Dianda proposes more road funding for counties

Dianda proposes more road funding for counties

Courtesy:  State Representative Scott Dianda’s Office.

LANSING — Thursday in the House Transportation and Infrastructure Committee, Rep. Scott Dianda (D – Calumet) offered an amendment that would dramatically change how road funding is distributed in Michigan, successfully altering Senate Bill 281 to increase the amount of Michigan Transportation Fund (MTF) revenues that local governments receive from the state. The amendment was adopted in committee on an 8 to 4 vote.

Highlighting the need to increase funding to county road commissions as well as Michigan’s cities, villages and townships, Dianda’s plan would allocate a larger percentage of the MTF to these local entities and away from the budget of the Michigan Department of Transportation (MDOT).

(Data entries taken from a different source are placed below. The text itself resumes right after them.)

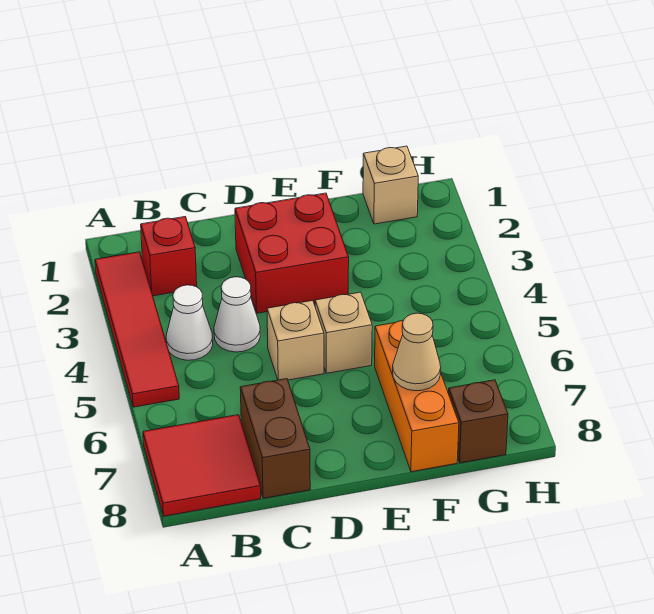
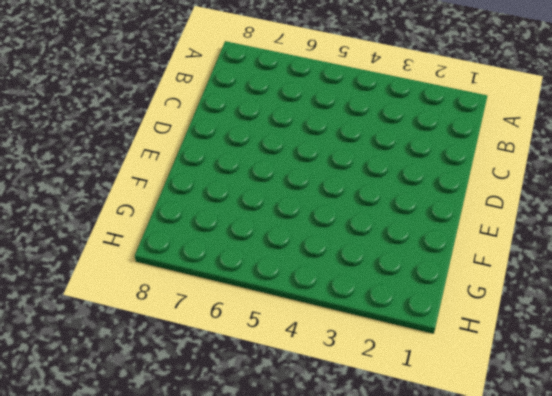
none -> red 1x4 tile [95,252,179,407]
none -> red 2x2 tile [143,415,261,516]
none -> red 1x1 brick [141,217,197,296]

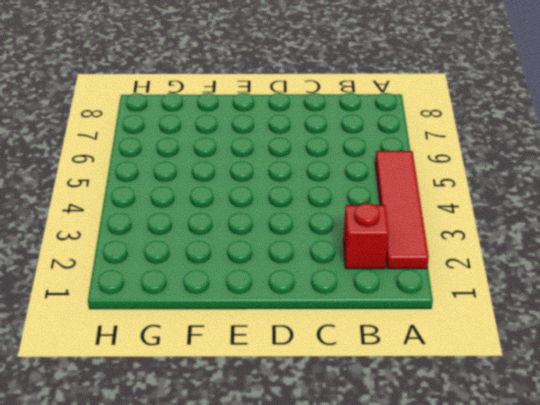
none -> red 2x2 tile [143,415,261,516]
none -> white 1x1 cone [166,285,213,360]
none -> white 1x1 cone [214,277,260,352]

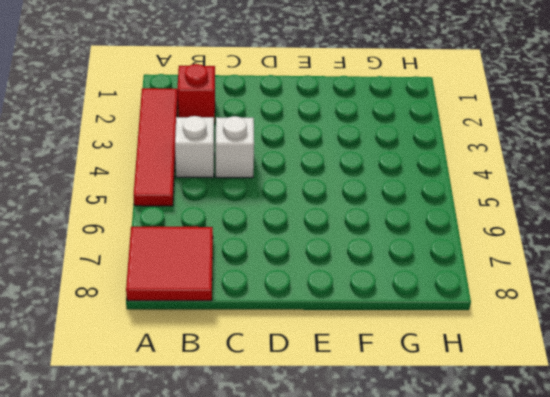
white 1x1 brick [175,116,214,178] -> white 1x1 cone [166,285,213,360]
white 1x1 brick [216,116,254,178] -> white 1x1 cone [214,277,260,352]
none -> brown 1x2 brick [240,379,310,498]
none -> red 2x2 brick [235,193,349,313]
none -> tan 1x1 brick [267,300,324,380]

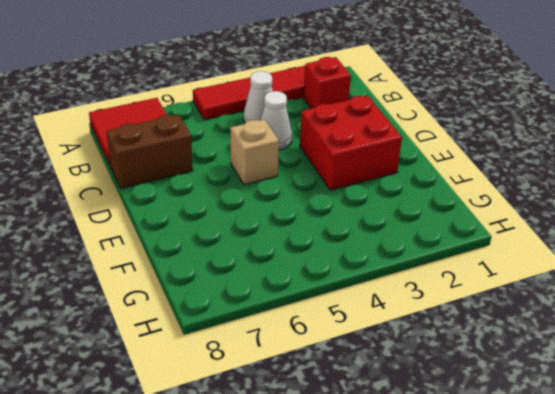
none -> tan 1x1 brick [315,292,372,373]
none -> orange 1x3 brick [375,321,459,472]
none -> tan 1x1 brick [363,146,418,224]

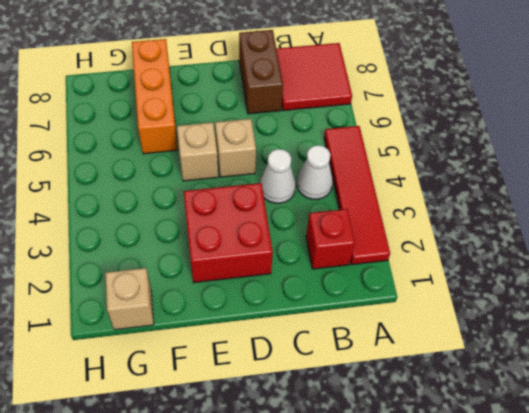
none -> brown 1x1 brick [449,380,508,463]
none -> tan 1x1 cone [393,313,441,391]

“I think the locals have always been able to spend a buck better than the state government,” said Dianda. “I’ve been on the Transportation Committee for two years, and we haven’t talked about it. It’s time to have this discussion. There is a need.”

Currently, MDOT receives 39.1 percent of MTF revenues; county road commissions get 39.1 percent; and cities, villages and townships split the remaining 21.8 percent. Dianda’s formula would reduce MDOT’s share to 34.4 percent, and increase the counties share to 42.2 percent and cities, villages and townships to 23.4 percent.

Dianda has steadfastly refused to increase taxes on his constituents unless cost-cutting reforms are instituted at MDOT. The representative has proposed several measures he would take, among them: decreasing department employees’ reliance on air travel, asking the department to use a smarter system for awarding state contracts, and allowing MDOT’s highest-paid staff to retire in order to reduce the department’s bureaucracy.

“I’ve done what I can to work with the department to make sure that we the taxpayers are getting the most for our money,” Dianda said. “MDOT has not been interested in implementing these reforms. If we rethink the way we distribute our funding, we can give more money to our local governments and let the department come up with the savings.”